A bit alarming is SoFi’s Mike Cagney’s boastful approach who claims to have found a new holy grail to lending, one worthy of the digital times we live in, while other companies are just old wine in new bottle:

“The problem with fintech is that it’s not ambitious enough in terms of its objectives. It’s not really transforming anything. The companies of old, like Simple, which was just an electronic interface bolted onto a bank … I put Lending Club into that bucket. It’s a great business model. But at the end of the day, they want to be an origination arm for a bank, and their bank alliance illustrates that …In 10 years instead of asking someone who they bank with, I want people to ask who do you SoFi with?”

There is a touch of hubris that has the same feel to it as the bad old days of debt securitisation when banks believed they had discovered an ingenious way to lend to anyone, mix up the loans, and securitise them.

Lending Club that Mr Cagney so derides is the previous holder of the Silicon Valley Fintch Magic Act. It was hyped up and valued at $8.5 billion on the day it IPO’d only to gradually sink down to $2.3 billion as the magic wore off – by now a familiar pattern with many big name start-ups. Contrary to Mr Cagney’s claims, its performance does not defy the rules of business and lending money, the numbers are improving and transparent.

Injecting credibility

Since start-ups are new and need credibility to be taken seriously by investors, one way to do that is to sign up heavy weights. Lending Club boasts John Mack (Mack the Knife – ex CEO Morgan Stanley), the legendary Mary Meeker (ex Morgan Stanley and the 1998 “Queen of the Net”), Larry Summers (71st Secretary of the Treasury) among others. SoFi recently signed up Arthur Levitt, the longest serving SEC Chief, who in an interview with Fortune did what heavy-weights on the payroll are paid to do, sing praises of the company, even more of the CEO, and how the company is radically different from others, and that it will be around for a very long time injecting trust but at the same time fuelling the hype.

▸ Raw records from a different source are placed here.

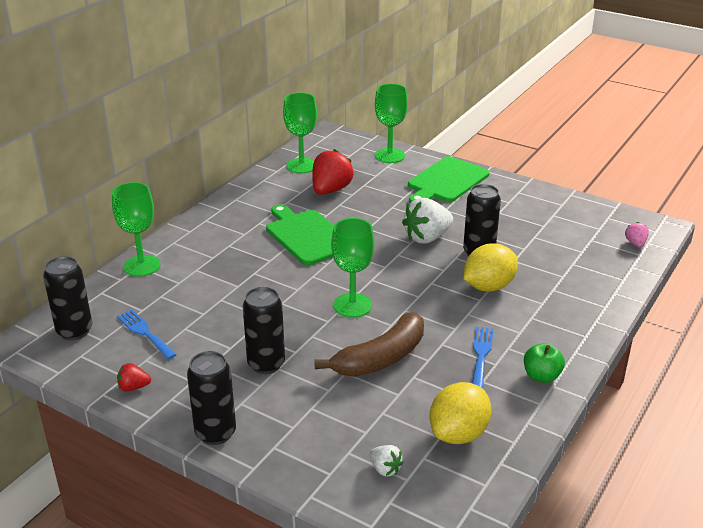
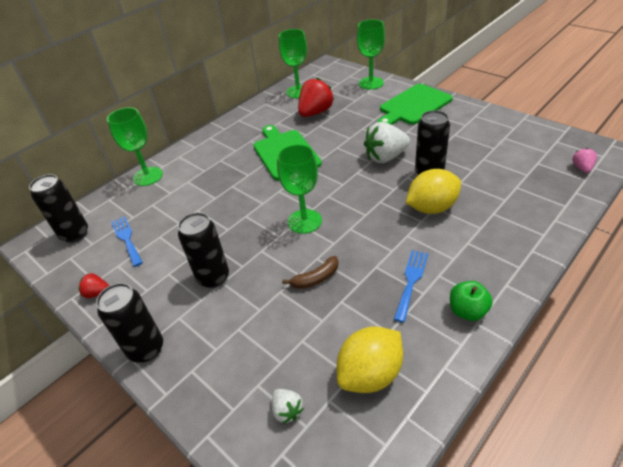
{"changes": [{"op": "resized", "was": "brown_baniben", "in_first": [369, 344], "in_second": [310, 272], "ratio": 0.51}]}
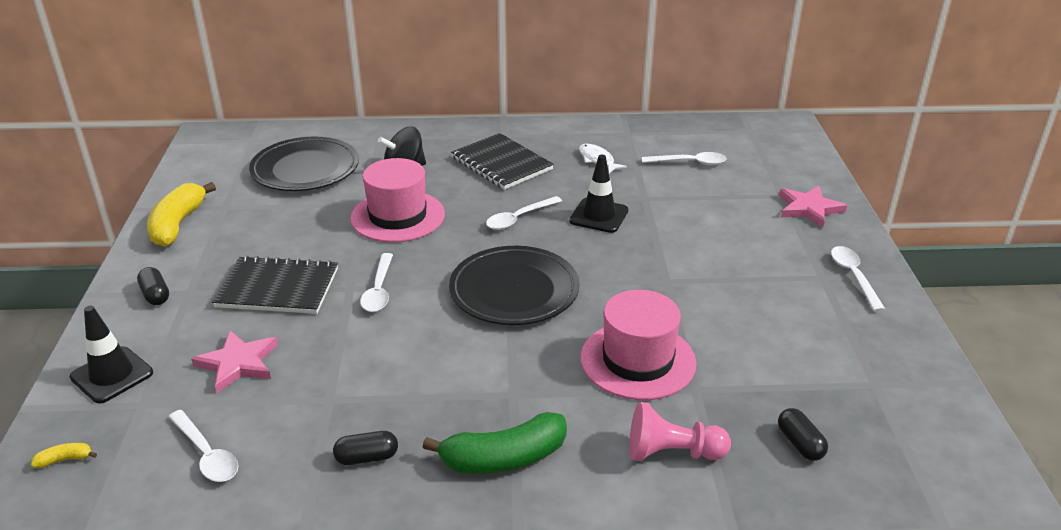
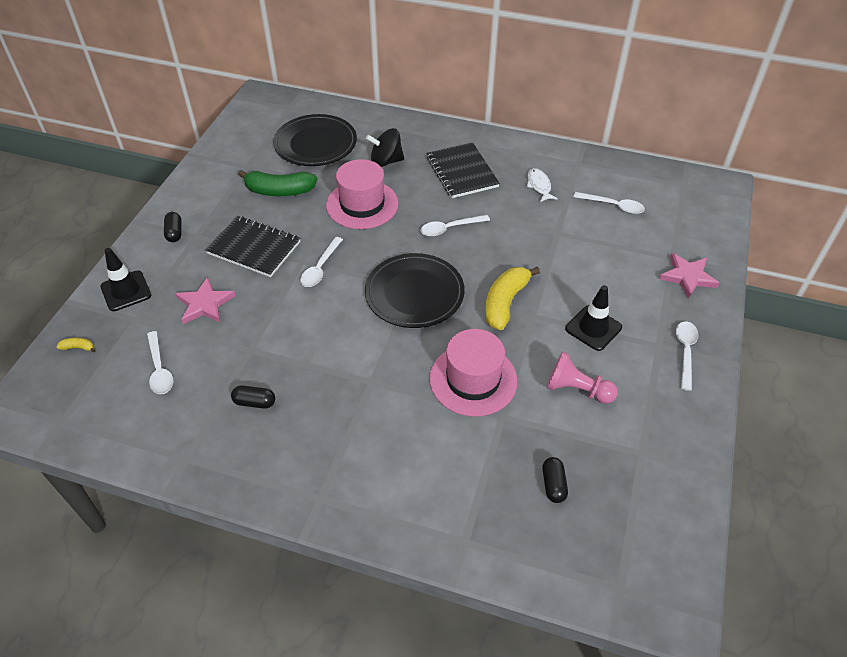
{"changes": [{"op": "moved", "was": "yellow_baniben", "in_first": [181, 214], "in_second": [512, 298]}, {"op": "moved", "was": "green_baniben", "in_first": [495, 443], "in_second": [277, 183]}, {"op": "moved", "was": "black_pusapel", "in_first": [598, 194], "in_second": [593, 318]}, {"op": "moved", "was": "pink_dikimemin", "in_first": [680, 431], "in_second": [582, 377]}]}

Alternative lending companies, their innovations and strategies, with their emphasis on customer needs are changing the banking and payments industry. Even if they do not go mainstream and replace the big banks, they would contribute to re-shape the banking industry itself.

But lending has a lure that often gets out of hand as we have seen many times before. All lending risk formulas are vulnerable and their outcomes are uncertain and highly unreliable if economic conditions change. In China, the unregulated person-to-person lending industry, which was allowed to operate under the radar was estimated at $150 billion at the end of 2015. However, hundreds of such companies failed creating havoc in the marketplace and making the government release tight regulations.

In the US and other markets with alternative lenders – it will only take one high-profile casualty before laws and regulations are tightened and it will become more difficult for technology companies to underwrite loans and provide a profitable avenue for investor capital. But one thing is certain that the valuations placed on lending start-ups by private investors reflect the misplaced enthusiasm of investors and their advisors and not the realities of a market that is already becoming very congested.